Söyleşi sonrası dinleyiciler, Aruri’nin hayatı, direnişi ve Filistin mücadelesinin geleceği üzerine sorular yöneltti; etkinlik, katılımcılar tarafından oldukça verimli ve bilgilendirici bulundu.
Etkinlikte konuşan Tarihçi Yasin Mancar, Aruri’nin hayat hikâyesini katılımcılara aktardı. Mancar, Aruri’nin 1966 yılında Batı Şeria’daki Arura beldesinde dünyaya geldiğini, ilkokuldan lise eğitimine kadar yaşadığı bölgede eğitim gördüğünü ve üniversite için El-Halil’de hukuk eğitimi almaya başladığını belirtti.

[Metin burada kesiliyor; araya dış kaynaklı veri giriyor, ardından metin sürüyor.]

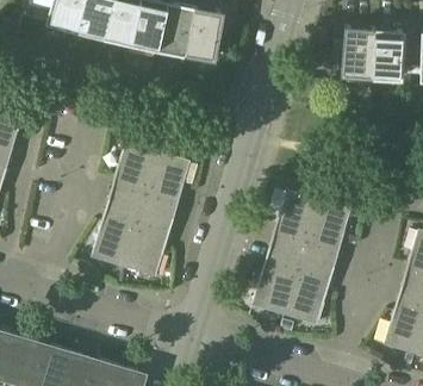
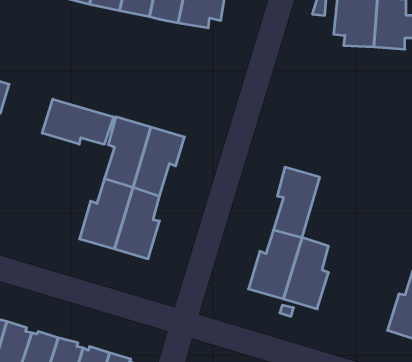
building: none -> [42,99,113,144]
building: [301,200,350,266] -> none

Mancar, Aruri’nin üniversite yıllarında direnişle tanıştığını, sosyal etkisi güçlü ve örgütlenme yeteneği yüksek bir öğrenci olarak Hamas’ın gençlik yapılanmalarında aktif rol aldığını vurguladı.
Söyleşide Aruri’nin Hamas’ın askeri kanadı Kassam Tugayları’nın Batı Şeria’daki yapılanmasının kurucularından biri olduğu ifade edildi. Hem askeri eğitim organizasyonu hem de bölgedeki örgütlenme çalışmalarını üstlenen Aruri, bu faaliyetler nedeniyle 1992’de ilk kez tutuklandı. Yargılama olmaksızın "idari tutukluluk" kapsamında kısa süreli serbest bırakılan Aruri, kısa süre sonra yeniden gözaltına alınarak yaklaşık 15 yıl süren ağır bir cezaevi sürecine girdi.

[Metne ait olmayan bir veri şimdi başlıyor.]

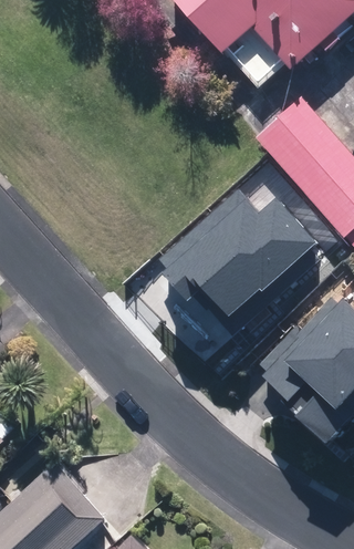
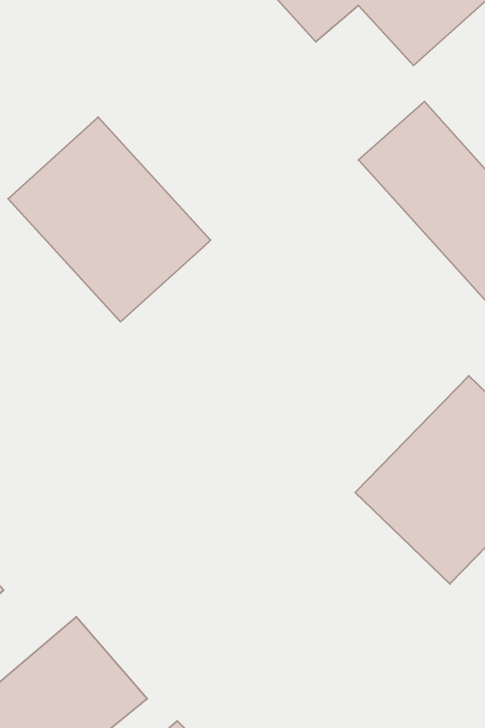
building: none -> [8,117,211,322]
building: [160,188,316,317] -> none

1992–2007 yılları arasında İsrail cezaevlerinde kalan Aruri, işkence ve baskılara maruz kalmasına rağmen direnişten vazgeçmedi. Mancar, Aruri’nin cezaevindeki kararlılığını şöyle anlattı:
"Onu vazgeçirmek için baskı uyguladılar. Ama Aruri geri adım atmadı. Hukuksuzluklardan şikâyet eden değil, öyle bir güç oluşturmalıyız ki bizi hukuksuz tutuklamayı düşünemesinler anlayışıyla hareket eden biriydi. Aruri, 2007’de serbest bırakıldıktan kısa süre sonra yeniden tutuklandı ve 2010’a kadar hapiste kaldı. Tahliyesi, Filistin’den sürgün edilmesiyle sonuçlandı.Sürgün sonrası bir süre Türkiye’de yaşayan Aruri, ardından stratejik bir planla Lübnan’a geçti. Mancar, medyada yer alan “Türkiye sınır dışı etti” iddialarını yalanlayarak, Aruri’nin tercihi doğrultusunda Lübnan’a yerleştiğini belirtti. Bu dönemde Aruri, Hamas’ın siyasi bürosunda görev alarak Batı Şeria’daki direniş yapılanmalarını destekleme sorumluluğunu üstlendi. 2014’te Batı Şeria’da üç İsrailli yerleşimcinin öldürülmesi sonrası İsrail, Aruri’yi saldırının sorumlusu olarak gösterdi. Ancak Mancar, Aruri’nin hem askeri hem de siyasi etkisinin sahada devam ettiğini, propagandaların Hamas’a halk desteğini kırmakta başarısız olduğunu aktardı.